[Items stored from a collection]
━━━━━━━━━━━━━━━━━━━━

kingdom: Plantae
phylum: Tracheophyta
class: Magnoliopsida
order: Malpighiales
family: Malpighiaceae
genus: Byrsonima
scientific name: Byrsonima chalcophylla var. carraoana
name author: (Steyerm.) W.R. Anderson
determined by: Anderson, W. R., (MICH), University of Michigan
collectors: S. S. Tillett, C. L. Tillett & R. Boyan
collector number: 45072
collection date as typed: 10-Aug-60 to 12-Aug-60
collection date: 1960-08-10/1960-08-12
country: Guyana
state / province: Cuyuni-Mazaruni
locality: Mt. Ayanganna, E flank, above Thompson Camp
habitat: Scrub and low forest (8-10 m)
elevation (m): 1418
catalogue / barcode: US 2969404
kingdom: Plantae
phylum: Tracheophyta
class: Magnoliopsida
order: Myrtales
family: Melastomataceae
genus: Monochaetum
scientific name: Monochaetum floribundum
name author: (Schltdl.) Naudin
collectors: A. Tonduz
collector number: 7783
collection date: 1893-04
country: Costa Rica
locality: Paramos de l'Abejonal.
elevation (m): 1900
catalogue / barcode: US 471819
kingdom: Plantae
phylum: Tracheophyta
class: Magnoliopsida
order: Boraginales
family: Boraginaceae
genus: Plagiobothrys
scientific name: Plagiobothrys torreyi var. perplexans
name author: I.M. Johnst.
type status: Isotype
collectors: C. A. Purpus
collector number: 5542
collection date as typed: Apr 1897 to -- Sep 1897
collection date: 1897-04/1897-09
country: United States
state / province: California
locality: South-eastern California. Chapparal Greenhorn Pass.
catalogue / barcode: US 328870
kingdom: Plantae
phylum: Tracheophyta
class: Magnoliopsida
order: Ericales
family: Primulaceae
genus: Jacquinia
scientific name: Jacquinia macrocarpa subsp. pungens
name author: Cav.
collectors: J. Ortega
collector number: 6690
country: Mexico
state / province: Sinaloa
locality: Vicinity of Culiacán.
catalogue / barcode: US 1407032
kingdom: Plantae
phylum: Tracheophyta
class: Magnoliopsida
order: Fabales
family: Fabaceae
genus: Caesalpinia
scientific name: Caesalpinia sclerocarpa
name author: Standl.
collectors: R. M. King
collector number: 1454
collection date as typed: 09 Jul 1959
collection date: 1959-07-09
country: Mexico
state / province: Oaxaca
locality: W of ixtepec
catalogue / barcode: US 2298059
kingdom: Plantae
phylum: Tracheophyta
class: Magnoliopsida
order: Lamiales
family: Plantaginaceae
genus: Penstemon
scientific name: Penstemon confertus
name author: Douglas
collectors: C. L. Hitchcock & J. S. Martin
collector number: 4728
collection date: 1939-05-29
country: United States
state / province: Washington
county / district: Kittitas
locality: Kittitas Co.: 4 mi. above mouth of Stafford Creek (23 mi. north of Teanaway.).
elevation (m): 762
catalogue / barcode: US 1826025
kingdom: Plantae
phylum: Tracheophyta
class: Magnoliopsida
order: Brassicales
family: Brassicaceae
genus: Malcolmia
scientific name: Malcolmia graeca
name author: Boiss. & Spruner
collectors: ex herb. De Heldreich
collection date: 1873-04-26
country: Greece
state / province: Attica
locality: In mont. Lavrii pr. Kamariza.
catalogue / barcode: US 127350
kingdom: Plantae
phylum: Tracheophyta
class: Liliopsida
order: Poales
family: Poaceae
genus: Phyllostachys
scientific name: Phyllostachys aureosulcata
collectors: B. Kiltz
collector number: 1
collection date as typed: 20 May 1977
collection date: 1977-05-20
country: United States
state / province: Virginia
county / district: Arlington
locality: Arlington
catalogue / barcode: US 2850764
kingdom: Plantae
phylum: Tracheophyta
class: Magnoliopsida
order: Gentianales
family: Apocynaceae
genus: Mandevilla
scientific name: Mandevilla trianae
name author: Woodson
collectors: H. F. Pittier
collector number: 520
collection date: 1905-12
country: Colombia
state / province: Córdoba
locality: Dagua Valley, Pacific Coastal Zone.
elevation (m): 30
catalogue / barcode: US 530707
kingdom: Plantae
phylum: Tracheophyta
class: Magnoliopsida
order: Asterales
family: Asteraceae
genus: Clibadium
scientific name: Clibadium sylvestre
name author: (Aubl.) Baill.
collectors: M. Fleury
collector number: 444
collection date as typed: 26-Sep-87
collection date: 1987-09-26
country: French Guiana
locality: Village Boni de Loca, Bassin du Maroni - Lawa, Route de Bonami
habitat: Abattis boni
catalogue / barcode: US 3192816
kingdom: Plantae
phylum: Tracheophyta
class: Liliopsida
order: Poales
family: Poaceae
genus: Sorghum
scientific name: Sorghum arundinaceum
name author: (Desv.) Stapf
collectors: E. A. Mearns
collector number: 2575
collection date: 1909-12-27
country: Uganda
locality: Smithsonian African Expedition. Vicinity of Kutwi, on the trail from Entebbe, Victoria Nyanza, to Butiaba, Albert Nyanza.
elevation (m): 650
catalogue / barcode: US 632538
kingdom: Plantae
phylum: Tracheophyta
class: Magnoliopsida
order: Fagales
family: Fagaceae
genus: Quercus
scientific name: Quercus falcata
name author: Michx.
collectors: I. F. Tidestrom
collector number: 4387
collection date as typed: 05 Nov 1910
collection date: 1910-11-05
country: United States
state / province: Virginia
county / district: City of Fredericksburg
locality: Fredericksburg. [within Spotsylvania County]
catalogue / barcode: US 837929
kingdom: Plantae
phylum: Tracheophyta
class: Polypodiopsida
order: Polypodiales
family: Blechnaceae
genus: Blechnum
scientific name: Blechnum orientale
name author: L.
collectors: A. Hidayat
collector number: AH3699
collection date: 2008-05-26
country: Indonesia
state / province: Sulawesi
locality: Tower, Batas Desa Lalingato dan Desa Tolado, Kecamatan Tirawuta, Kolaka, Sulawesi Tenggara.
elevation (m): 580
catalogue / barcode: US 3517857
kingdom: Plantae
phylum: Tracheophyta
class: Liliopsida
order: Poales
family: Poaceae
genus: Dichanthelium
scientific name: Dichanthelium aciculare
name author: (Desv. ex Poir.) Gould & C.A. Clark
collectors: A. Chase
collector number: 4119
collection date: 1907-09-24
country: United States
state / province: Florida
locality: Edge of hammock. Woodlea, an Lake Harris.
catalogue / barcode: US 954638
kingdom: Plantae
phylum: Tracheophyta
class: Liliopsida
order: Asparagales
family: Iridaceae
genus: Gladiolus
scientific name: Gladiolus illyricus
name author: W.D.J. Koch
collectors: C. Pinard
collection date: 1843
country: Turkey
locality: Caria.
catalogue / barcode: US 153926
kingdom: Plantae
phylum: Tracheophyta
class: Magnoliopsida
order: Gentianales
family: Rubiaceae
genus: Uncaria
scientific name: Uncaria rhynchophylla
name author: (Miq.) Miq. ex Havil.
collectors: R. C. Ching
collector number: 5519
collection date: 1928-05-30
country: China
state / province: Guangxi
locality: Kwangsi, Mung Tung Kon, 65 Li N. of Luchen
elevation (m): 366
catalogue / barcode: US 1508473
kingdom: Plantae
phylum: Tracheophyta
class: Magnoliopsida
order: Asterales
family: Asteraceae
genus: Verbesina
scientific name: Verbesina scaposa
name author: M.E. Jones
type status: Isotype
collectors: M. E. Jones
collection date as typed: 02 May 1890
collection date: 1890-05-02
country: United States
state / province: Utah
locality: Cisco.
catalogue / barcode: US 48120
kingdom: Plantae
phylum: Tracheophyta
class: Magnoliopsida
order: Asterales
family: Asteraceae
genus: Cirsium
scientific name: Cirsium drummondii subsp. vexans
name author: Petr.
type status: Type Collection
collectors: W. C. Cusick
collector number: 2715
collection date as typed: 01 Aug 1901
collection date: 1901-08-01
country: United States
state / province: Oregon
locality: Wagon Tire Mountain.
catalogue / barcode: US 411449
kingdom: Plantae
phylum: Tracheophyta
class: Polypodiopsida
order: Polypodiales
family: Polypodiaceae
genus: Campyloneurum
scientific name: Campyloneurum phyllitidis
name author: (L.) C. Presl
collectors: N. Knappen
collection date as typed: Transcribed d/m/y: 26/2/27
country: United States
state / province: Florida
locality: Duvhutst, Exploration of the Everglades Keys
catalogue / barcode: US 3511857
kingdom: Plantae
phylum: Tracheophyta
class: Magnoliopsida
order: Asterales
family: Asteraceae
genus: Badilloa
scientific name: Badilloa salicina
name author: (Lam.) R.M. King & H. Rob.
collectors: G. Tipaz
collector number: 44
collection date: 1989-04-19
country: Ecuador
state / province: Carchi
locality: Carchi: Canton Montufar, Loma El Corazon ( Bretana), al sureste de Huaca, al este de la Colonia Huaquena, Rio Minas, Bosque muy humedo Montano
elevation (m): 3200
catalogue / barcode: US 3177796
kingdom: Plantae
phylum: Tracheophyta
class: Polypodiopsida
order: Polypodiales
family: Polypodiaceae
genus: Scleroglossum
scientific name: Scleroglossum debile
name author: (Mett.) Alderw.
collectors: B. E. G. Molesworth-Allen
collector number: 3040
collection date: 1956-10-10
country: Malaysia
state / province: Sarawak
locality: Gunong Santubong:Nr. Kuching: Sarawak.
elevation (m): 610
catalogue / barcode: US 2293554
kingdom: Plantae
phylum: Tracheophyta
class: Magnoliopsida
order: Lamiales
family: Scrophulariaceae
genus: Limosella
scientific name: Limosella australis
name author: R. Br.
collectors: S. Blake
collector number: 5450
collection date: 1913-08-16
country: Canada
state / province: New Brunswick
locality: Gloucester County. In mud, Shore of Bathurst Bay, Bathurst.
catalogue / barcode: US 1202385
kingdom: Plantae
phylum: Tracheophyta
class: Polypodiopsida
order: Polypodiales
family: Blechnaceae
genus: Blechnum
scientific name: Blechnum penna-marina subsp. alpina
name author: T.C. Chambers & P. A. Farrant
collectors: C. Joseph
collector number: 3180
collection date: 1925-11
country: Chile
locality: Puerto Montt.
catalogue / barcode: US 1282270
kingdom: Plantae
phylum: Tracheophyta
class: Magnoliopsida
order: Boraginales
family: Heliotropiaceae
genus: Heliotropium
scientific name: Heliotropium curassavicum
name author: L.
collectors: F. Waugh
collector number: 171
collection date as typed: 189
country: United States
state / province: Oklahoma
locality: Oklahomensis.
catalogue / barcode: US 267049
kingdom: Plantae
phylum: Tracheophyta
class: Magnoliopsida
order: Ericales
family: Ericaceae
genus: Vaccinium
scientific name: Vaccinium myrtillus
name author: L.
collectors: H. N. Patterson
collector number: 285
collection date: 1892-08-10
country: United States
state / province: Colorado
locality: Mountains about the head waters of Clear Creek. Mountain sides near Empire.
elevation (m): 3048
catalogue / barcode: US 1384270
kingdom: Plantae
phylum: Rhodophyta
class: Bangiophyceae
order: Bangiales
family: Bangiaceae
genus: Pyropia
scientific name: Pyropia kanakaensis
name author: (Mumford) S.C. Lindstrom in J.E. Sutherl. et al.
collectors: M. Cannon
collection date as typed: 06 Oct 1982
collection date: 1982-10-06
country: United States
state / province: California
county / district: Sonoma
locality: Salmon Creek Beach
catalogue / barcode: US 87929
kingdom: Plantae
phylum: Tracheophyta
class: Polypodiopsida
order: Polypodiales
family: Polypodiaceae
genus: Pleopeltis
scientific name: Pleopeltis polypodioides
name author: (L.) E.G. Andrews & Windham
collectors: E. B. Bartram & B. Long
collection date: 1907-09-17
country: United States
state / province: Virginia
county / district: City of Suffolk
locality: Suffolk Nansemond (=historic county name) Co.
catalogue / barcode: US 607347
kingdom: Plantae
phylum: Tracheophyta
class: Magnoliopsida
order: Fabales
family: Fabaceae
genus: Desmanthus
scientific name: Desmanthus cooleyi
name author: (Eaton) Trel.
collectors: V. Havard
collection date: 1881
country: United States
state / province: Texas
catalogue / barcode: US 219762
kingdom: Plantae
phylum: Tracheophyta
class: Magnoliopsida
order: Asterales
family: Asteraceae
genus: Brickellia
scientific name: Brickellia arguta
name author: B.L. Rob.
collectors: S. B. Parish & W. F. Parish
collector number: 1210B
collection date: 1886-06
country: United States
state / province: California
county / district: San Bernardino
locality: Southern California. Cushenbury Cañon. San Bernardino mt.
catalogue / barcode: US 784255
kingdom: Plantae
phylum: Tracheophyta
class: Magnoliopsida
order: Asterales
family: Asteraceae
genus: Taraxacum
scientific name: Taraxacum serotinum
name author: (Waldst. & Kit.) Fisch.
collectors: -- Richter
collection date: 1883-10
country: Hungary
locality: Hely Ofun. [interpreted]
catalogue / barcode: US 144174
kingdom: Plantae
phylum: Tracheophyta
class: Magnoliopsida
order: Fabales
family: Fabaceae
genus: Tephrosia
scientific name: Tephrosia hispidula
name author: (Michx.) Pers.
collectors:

━━━━━━━━━━━━━━━━━━━━

GIVEN PROBLEM:
Retype the entries from their first line through the line containing "order: Myrtales", both included, reproducing each line without any change.

THE OUTPUT:
kingdom: Plantae
phylum: Tracheophyta
class: Magnoliopsida
order: Malpighiales
family: Malpighiaceae
genus: Byrsonima
scientific name: Byrsonima chalcophylla var. carraoana
name author: (Steyerm.) W.R. Anderson
determined by: Anderson, W. R., (MICH), University of Michigan
collectors: S. S. Tillett, C. L. Tillett & R. Boyan
collector number: 45072
collection date as typed: 10-Aug-60 to 12-Aug-60
collection date: 1960-08-10/1960-08-12
country: Guyana
state / province: Cuyuni-Mazaruni
locality: Mt. Ayanganna, E flank, above Thompson Camp
habitat: Scrub and low forest (8-10 m)
elevation (m): 1418
catalogue / barcode: US 2969404
kingdom: Plantae
phylum: Tracheophyta
class: Magnoliopsida
order: Myrtales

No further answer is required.